U.S. Assistant Secretary of State for East Asian and Pacific Affairs Michael DeSombre made the announcement in an online media briefing in Thailand's capital, Bangkok, where he was meeting with senior Thai officials to discuss the implementation of last October's ceasefire, also known as the Kuala Lumpur Peace Accord.
Longstanding competing claims to territory along the Thai-Cambodian border was the root cause of the fighting.
''The restoration of peace at the Thai-Cambodian border opens new opportunities for the United States to deepen our work with both countries to promote regional stability and advance our interests in a safer, stronger and more prosperous Indo-Pacific,'' DeSombre said.
On Saturday, he's scheduled to hold discussions with top officials from Cambodia in the country's capital, Phnom Penh.

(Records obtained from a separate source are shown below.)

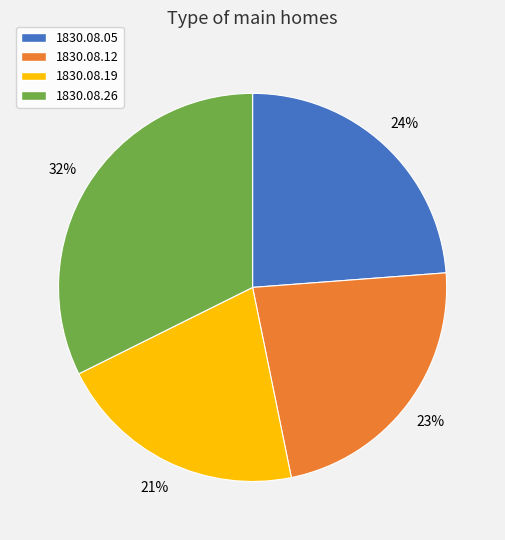

Which category has the smallest portion of the pie?

1830.08.19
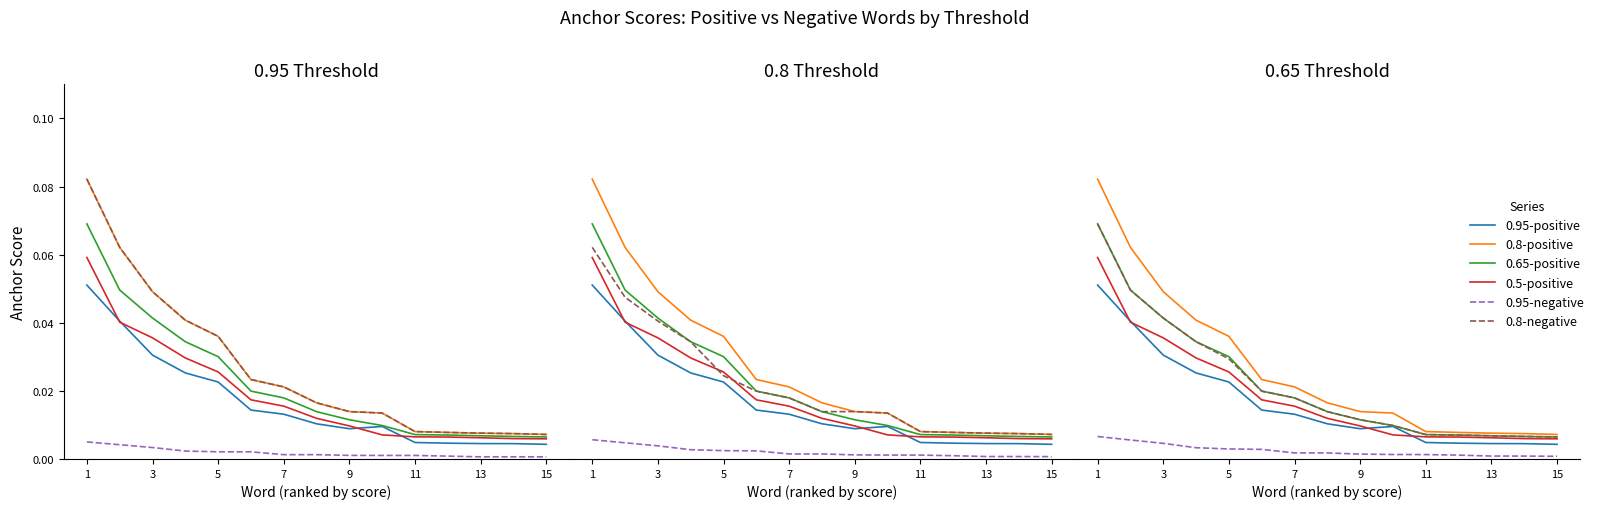

True or false: 0.95-positive and 0.95-negative cross at least once.

False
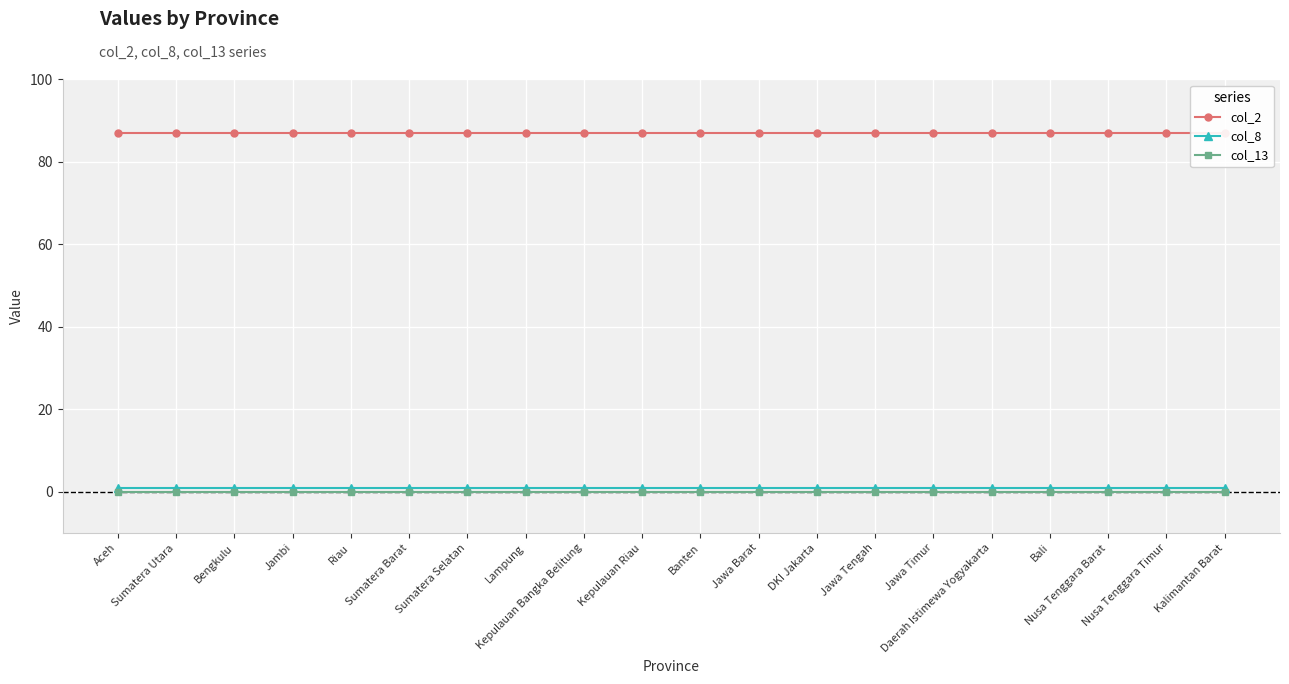

Reading left to right, what are all the values shown in this chart?

col_2: Aceh=87	Sumatera Utara=87	Bengkulu=87	Jambi=87	Riau=87	Sumatera Barat=87	Sumatera Selatan=87	Lampung=87	Kepulauan Bangka Belitung=87	Kepulauan Riau=87	Banten=87	Jawa Barat=87	DKI Jakarta=87	Jawa Tengah=87	Jawa Timur=87	Daerah Istimewa Yogyakarta=87	Bali=87	Nusa Tenggara Barat=87	Nusa Tenggara Timur=87	Kalimantan Barat=87
col_8: Aceh=1	Sumatera Utara=1	Bengkulu=1	Jambi=1	Riau=1	Sumatera Barat=1	Sumatera Selatan=1	Lampung=1	Kepulauan Bangka Belitung=1	Kepulauan Riau=1	Banten=1	Jawa Barat=1	DKI Jakarta=1	Jawa Tengah=1	Jawa Timur=1	Daerah Istimewa Yogyakarta=1	Bali=1	Nusa Tenggara Barat=1	Nusa Tenggara Timur=1	Kalimantan Barat=1
col_13: Aceh=0	Sumatera Utara=0	Bengkulu=0	Jambi=0	Riau=0	Sumatera Barat=0	Sumatera Selatan=0	Lampung=0	Kepulauan Bangka Belitung=0	Kepulauan Riau=0	Banten=0	Jawa Barat=0	DKI Jakarta=0	Jawa Tengah=0	Jawa Timur=0	Daerah Istimewa Yogyakarta=0	Bali=0	Nusa Tenggara Barat=0	Nusa Tenggara Timur=0	Kalimantan Barat=0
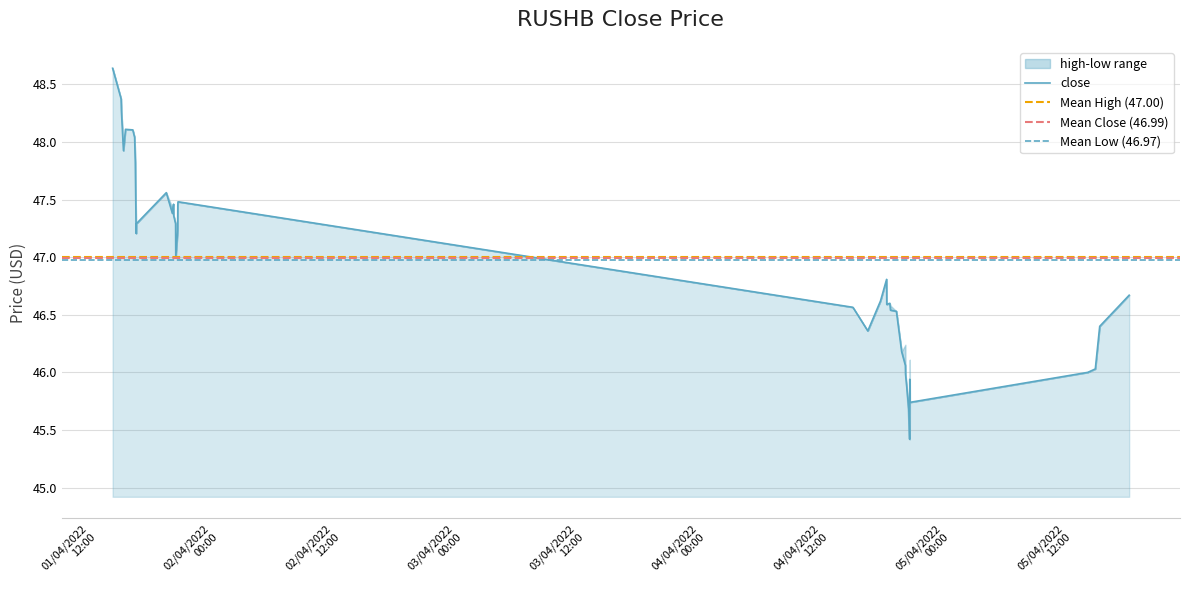

What is the smallest value displayed?

45.4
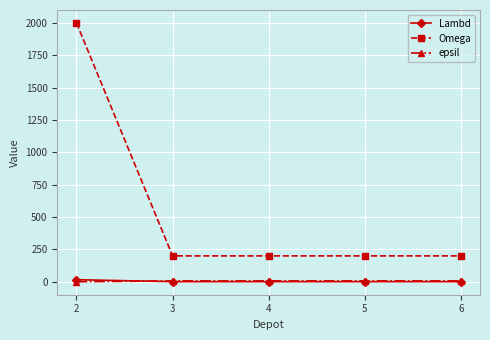

Which series has the largest total across all categories?

Omega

The United States ''will be providing $15 million for border stabilization to help communities recover and to support displaced persons; $10 million in demining and unexploded ordinance clearance operations; and $20 million for initiatives that will help both countries combat scam operations and drug trafficking, among many other programs,'' DeSombre said.
Details of the aid packages were still under discussion, he said.
China said it has provided about $2.8 million in emergency humanitarian aid to help Cambodians displaced by the fighting. Thai Prime Minister Anutin Charnvirakul said Beijing made the same offer of assistance to Thailand, and that it was under consideration by his government.